By Steven Reinberg
WEDNESDAY, Jan. 28 (HealthDay News) -- Unless health-care reform becomes a reality, most Americans can expect to pay health insurance premiums that will double by 2016, a new report claims.
Left unchecked, the costs of employer-paid health insurance will jump from $11,381 to $24,291 in the next seven years, according to the report, which was released Wednesday by the Public Interest Research Group (PIRG).
And wasteful spending and inefficiencies are what is fueling the trend, the report contends.
"As costs rise, one out of three American's health-care dollars are going to waste and inefficiency," said report co-author Larry C. McNeely II, a U.S. PIRG Health Care Advocate.
Wasted dollars include inappropriate and unnecessary care, inflated drug prices and administrative bureaucracy, McNeely said. The total cost in waste in 2007 for insurance bureaucracies, drug companies, medical device manufacturers and providers was $730 billion, according to the Congressional Budget Office.
The models for efficient care are out there, McNeely noted. These include the Mayo Clinic and Utah's Intermountain Health System. Using a coordinated approach to care, these systems improved quality and reduce per-patient costs by 43 percent, he noted.
"If hospitals in America reached the benchmark set by the Intermountain Health System, we would be spending $299 billion less every year on hospital care and getting better outcomes," McNeely said.
Moreover, doctor's pay should be based on the quality of care they provide rather than the number of tests and procedures they order, McNeely noted.
In terms of administrative bureaucracy, the private insurance industries' "red tape" needs to be controlled, McNeely said. Insurers waste billions each year on paperwork that has nothing to do with patient care. One suggestion is to limit the amount of premium dollars that can be spent on administrative costs, he said.
In addition, drug prices need to come down, McNeely said. "You can sever the link between physicians' prescription practices and the incredible amount of marketing dollars that the pharmaceutical industry is pouring into influencing physicians' decisions," he said.
In 2005, pharmaceutical companies spent $11.5 billion in advertising their most expensive drugs, and total drug advertising dollars increased 250 percent from 1997 to 2007, according to the report.

▸ **Records supplied**
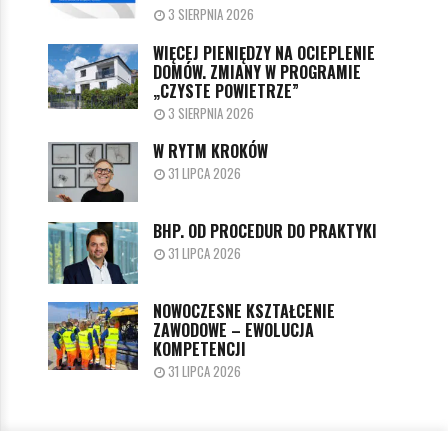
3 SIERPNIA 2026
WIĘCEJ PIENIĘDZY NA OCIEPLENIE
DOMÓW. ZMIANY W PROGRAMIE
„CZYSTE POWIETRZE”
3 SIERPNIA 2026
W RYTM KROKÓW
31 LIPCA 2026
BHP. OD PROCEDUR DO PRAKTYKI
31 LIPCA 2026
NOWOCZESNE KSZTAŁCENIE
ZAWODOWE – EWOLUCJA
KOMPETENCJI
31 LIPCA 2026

...

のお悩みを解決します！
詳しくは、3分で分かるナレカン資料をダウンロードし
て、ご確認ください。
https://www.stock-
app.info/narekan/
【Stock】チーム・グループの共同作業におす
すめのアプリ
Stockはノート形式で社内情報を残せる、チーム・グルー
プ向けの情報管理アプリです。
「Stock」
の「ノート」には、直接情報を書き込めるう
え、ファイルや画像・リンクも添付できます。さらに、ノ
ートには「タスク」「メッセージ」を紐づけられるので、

▸ **Task list**
**1.** Summarize the news article on rising health insurance premiums in two sentences.
**2.** Resume the news article on rising health insurance premiums, picking up after its final sentence.

▸ **Responses by task**
**1.** A report released Wednesday by the Public Interest Research Group claims that, unless health-care reform becomes a reality, employer-paid health insurance premiums will double by 2016, rising from $11,381 to $24,291, with waste and inefficiency fueling the trend. Report co-author Larry C. McNeely II cites the Mayo Clinic and Utah's Intermountain Health System as models of efficient care and calls for paying doctors based on quality, controlling insurers' administrative costs, and bringing down drug prices.

**2.**
Drug company marketing increases the total number of prescriptions written and increases prescriptions for newer, more expensive drugs over older, less expensive drugs that are just as good, the report said.
Cutting costs has to be part of any overall health care reform program, McNeely said. PIRG supports a private-public partnership that provides high-quality, affordable heath care to all.
Health care policy expert Dr. Steffie Woolhandler, an associate professor of medicine at Harvard Medical School, thinks the only solution to the growing costs of health care is to change the system to a government-run system that reduces costs as it provides universal care.
"Profiteering by the drug, medical device and insurance companies is pushing costs into the stratosphere," Woolhandler said. "Uniquely among developed nations, the U.S. views health care as a business."
"Other affluent nations such as Canada, France and other European countries treat health care as a public good; they have nonprofit, national health insurance," Woolhandler added. "People in those countries live longer than Americans and spend only about half as much for health care."
Greg Scandlen, founder of Consumers for Health Care Choices, said the report correctly identifies the problem areas in health-care costs. However, he thinks the solution is to make consumers pay for their own health care through health savings accounts (HSAs) or other consumer-driven health-care plans.
"It is a lot more efficient to pay cash at the time of service then to process it through some insurance mechanism," Scandlen said. "You can get a dollar's worth of care for a dollar by paying at the time of service."